**Required work**
In the data below, one line contains "[kg] 305.00 Typ" and a later one contains "place par la". Print both, with every line between them, exactly and alone.

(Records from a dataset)
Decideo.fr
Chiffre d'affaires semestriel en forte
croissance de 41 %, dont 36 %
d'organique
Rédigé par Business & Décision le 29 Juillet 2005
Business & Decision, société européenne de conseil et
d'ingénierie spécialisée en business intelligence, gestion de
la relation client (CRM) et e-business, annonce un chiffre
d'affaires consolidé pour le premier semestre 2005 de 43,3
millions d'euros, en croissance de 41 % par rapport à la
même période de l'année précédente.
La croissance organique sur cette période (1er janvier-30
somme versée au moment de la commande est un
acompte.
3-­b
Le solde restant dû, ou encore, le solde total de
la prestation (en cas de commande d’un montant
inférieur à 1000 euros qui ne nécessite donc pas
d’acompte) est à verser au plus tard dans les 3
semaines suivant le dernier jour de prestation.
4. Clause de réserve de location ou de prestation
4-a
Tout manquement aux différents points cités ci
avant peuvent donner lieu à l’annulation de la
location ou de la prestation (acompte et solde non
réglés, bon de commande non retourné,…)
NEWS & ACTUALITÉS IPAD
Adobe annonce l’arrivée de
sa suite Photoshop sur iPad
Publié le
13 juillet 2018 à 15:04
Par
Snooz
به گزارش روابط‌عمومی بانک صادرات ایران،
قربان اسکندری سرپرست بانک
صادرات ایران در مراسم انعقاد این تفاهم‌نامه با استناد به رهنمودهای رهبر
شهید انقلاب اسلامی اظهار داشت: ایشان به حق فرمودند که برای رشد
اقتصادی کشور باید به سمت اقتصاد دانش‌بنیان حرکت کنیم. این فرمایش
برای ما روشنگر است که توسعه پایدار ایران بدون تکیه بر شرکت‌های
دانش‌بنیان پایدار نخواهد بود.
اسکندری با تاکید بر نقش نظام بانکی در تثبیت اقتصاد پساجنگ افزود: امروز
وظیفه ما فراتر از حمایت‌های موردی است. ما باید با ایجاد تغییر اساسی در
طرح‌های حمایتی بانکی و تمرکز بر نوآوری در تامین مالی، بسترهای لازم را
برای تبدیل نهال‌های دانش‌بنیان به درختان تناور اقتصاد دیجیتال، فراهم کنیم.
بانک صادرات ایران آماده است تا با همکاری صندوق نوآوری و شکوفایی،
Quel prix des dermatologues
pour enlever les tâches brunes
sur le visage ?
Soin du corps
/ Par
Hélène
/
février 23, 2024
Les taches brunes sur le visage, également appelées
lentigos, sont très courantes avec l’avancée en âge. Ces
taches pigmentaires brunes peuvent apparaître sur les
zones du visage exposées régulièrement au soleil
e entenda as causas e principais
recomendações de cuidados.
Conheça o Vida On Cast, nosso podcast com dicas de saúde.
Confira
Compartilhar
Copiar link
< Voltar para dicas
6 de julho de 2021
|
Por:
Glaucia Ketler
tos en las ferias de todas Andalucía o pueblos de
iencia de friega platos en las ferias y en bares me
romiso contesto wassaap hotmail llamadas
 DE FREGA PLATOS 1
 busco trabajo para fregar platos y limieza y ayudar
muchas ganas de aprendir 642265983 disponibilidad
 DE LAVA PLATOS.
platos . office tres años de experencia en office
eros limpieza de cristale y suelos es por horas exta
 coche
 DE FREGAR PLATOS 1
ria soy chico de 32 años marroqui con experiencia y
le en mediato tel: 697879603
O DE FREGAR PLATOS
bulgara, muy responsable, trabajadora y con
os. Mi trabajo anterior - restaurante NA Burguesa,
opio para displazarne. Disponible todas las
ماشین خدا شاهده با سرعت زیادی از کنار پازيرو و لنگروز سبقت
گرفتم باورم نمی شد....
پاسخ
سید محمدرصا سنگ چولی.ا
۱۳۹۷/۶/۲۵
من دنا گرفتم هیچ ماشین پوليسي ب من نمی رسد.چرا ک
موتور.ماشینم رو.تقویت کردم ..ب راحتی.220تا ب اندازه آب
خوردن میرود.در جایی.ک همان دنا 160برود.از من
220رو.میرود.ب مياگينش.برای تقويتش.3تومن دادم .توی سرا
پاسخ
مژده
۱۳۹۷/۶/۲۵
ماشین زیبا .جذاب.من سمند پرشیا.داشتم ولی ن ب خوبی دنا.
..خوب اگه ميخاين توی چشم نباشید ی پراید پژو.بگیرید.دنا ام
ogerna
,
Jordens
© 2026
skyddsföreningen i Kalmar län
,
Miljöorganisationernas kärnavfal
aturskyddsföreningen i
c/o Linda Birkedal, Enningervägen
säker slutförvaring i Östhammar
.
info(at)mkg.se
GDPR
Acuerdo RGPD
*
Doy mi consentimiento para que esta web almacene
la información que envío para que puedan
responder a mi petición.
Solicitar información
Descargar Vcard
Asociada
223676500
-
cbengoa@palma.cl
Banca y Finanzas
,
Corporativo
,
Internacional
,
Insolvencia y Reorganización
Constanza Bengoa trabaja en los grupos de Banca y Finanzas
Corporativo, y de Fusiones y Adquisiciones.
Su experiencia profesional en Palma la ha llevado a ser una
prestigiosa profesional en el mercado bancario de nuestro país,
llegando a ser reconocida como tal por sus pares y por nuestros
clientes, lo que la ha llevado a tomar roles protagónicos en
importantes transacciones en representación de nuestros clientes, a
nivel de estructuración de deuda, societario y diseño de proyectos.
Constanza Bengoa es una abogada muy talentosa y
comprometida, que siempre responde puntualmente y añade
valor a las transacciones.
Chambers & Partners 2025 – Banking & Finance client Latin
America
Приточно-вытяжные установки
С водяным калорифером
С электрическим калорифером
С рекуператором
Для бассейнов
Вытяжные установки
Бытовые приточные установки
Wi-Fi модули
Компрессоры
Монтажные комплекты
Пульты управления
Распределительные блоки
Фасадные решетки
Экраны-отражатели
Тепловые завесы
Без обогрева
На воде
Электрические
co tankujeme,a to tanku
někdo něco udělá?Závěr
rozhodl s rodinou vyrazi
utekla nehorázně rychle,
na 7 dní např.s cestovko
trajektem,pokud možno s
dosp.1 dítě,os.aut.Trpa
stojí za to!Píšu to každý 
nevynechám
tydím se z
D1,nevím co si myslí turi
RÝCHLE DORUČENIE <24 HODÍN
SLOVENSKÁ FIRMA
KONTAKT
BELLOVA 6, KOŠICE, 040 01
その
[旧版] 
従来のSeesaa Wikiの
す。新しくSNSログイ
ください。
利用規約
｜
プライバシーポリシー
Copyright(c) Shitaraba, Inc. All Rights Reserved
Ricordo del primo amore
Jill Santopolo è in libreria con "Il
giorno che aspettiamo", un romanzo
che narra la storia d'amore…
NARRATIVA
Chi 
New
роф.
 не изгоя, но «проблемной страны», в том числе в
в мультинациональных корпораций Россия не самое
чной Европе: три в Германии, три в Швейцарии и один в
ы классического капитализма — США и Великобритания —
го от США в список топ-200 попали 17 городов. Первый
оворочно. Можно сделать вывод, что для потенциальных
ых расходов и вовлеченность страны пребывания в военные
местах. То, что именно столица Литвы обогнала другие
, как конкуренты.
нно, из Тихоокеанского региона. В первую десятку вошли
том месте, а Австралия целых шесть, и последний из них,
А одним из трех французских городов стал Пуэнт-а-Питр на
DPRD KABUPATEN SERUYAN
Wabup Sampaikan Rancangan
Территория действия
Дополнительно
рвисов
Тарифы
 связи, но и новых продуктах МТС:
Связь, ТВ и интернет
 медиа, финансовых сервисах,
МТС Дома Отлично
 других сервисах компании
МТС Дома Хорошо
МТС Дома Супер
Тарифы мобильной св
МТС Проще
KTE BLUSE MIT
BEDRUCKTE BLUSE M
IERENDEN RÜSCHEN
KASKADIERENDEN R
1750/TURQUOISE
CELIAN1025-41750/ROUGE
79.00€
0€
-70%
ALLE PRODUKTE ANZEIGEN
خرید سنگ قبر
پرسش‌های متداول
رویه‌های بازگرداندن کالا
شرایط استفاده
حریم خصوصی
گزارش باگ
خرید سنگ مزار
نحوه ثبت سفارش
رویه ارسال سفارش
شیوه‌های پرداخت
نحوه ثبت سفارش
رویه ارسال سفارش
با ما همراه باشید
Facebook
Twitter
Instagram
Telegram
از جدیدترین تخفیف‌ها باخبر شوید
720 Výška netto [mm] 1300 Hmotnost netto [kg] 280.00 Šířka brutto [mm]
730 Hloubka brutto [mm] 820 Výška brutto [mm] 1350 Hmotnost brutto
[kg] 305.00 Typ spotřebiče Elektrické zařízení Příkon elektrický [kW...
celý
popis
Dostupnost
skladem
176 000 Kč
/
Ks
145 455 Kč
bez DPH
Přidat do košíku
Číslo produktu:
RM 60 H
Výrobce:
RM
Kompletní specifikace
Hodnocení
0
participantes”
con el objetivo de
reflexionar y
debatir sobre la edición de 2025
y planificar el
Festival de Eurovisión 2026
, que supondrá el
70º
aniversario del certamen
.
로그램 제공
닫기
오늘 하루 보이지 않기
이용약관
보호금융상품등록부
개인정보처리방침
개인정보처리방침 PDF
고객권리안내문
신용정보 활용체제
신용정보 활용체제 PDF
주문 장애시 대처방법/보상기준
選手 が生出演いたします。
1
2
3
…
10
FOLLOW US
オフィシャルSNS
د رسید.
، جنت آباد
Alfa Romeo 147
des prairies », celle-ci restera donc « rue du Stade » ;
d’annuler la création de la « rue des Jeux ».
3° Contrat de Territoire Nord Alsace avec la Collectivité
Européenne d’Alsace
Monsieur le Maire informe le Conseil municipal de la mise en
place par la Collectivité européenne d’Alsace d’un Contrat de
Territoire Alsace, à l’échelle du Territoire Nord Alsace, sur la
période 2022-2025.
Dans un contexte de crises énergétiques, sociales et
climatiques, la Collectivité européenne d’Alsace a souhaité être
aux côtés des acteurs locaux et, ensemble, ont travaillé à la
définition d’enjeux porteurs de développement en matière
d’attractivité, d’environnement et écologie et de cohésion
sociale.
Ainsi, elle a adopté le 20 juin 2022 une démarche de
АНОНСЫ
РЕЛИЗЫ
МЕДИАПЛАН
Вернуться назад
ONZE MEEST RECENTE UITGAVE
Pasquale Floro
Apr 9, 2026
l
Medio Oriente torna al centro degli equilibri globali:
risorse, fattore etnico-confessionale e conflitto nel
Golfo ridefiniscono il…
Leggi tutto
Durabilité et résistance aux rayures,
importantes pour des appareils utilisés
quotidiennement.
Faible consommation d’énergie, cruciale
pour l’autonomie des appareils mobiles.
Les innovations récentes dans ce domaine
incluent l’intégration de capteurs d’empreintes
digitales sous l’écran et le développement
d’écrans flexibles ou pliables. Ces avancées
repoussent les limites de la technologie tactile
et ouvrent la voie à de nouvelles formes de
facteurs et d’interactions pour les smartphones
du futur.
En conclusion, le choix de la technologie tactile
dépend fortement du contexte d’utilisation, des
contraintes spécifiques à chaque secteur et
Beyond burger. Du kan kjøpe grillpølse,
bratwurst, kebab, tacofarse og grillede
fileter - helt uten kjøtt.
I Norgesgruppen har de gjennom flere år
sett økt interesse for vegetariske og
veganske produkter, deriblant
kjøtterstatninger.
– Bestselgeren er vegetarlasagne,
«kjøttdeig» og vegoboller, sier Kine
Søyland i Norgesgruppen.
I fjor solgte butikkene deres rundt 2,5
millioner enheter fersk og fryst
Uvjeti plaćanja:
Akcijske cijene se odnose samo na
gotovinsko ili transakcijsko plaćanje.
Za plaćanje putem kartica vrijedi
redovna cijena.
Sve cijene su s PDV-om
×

**Expected answer**
[kg] 305.00 Typ spotřebiče Elektrické zařízení Příkon elektrický [kW...
celý
popis
Dostupnost
skladem
176 000 Kč
/
Ks
145 455 Kč
bez DPH
Přidat do košíku
Číslo produktu:
RM 60 H
Výrobce:
RM
Kompletní specifikace
Hodnocení
0
participantes”
con el objetivo de
reflexionar y
debatir sobre la edición de 2025
y planificar el
Festival de Eurovisión 2026
, que supondrá el
70º
aniversario del certamen
.
로그램 제공
닫기
오늘 하루 보이지 않기
이용약관
보호금융상품등록부
개인정보처리방침
개인정보처리방침 PDF
고객권리안내문
신용정보 활용체제
신용정보 활용체제 PDF
주문 장애시 대처방법/보상기준
選手 が生出演いたします。
1
2
3
…
10
FOLLOW US
オフィシャルSNS
د رسید.
، جنت آباد
Alfa Romeo 147
des prairies », celle-ci restera donc « rue du Stade » ;
d’annuler la création de la « rue des Jeux ».
3° Contrat de Territoire Nord Alsace avec la Collectivité
Européenne d’Alsace
Monsieur le Maire informe le Conseil municipal de la mise en
place par la Collectivité européenne d’Alsace d’un Contrat de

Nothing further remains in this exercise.